EXTRAIT FOURNI –
Pourquoi c’est devenu un journal ? Oui, oui, oui, bien sûr, on y va. L’idée de départ c’était Urs. Parce que lui était éditeur. Et il a rencontré Marie, et il a proposé à Marie de faire une revue littéraire pour l’Institut littéraire suisse qui venait de se créer. Son idée c’était de dire on fait un format journal d’abord, parce qu’il trouvait chouette, pas trop noble. Et puis surtout parce que ça réglait le problème de la diffusion. C’est-à-dire l’idée c’était de faire un format journal qui ressemblait toujours au format d’un journal réellement existant, par exemple, le Courrier, les différents journaux avec qui on a collaboré, et que la Liesette soit un supplément de ces journaux de manière à pouvoir être distribuée directement par milliers d’exemplaires chez les abonné·exs et dans les kiosques.

CONSIGNE A – D'après l'extrait sur la Liesette, pour quel institut Urs a-t-il proposé à Marie de faire une revue littéraire ?
CONSIGNE B – Indiquez si chacune des affirmations suivantes concorde avec l'extrait sur la Liesette, en répondant par oui ou par non et en citant les mots décisifs de l'extrait : (i) l'idée de départ venait de Marie ; (ii) le format journal réglait le problème de la diffusion ; (iii) la Liesette devait être vendue uniquement en librairie.
CONSIGNE C – Renvoyez le passage de l'extrait sur la Liesette allant de « Pourquoi c’est devenu » jusqu'à « dans les kiosques. » inclus.

DONNÉES ÉTUDIÉES –
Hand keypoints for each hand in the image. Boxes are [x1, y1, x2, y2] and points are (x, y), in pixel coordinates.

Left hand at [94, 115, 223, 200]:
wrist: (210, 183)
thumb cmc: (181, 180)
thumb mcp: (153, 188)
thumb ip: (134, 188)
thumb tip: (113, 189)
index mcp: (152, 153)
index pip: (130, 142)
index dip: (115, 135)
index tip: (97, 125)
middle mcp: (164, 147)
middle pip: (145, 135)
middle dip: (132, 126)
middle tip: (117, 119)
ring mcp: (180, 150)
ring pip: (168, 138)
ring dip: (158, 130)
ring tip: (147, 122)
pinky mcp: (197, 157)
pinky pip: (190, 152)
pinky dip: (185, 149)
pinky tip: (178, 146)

RÉPONSE A – Pour l'Institut littéraire suisse, qui venait de se créer.

RÉPONSE B –
(i) Non : « L’idée de départ c’était Urs. »
(ii) Oui : « Et puis surtout parce que ça réglait le problème de la diffusion. »
(iii) Non : « être distribuée directement par milliers d’exemplaires chez les abonné·exs et dans les kiosques »

RÉPONSE C –
Pourquoi c’est devenu un journal ? Oui, oui, oui, bien sûr, on y va. L’idée de départ c’était Urs. Parce que lui était éditeur. Et il a rencontré Marie, et il a proposé à Marie de faire une revue littéraire pour l’Institut littéraire suisse qui venait de se créer. Son idée c’était de dire on fait un format journal d’abord, parce qu’il trouvait chouette, pas trop noble. Et puis surtout parce que ça réglait le problème de la diffusion. C’est-à-dire l’idée c’était de faire un format journal qui ressemblait toujours au format d’un journal réellement existant, par exemple, le Courrier, les différents journaux avec qui on a collaboré, et que la Liesette soit un supplément de ces journaux de manière à pouvoir être distribuée directement par milliers d’exemplaires chez les abonné·exs et dans les kiosques.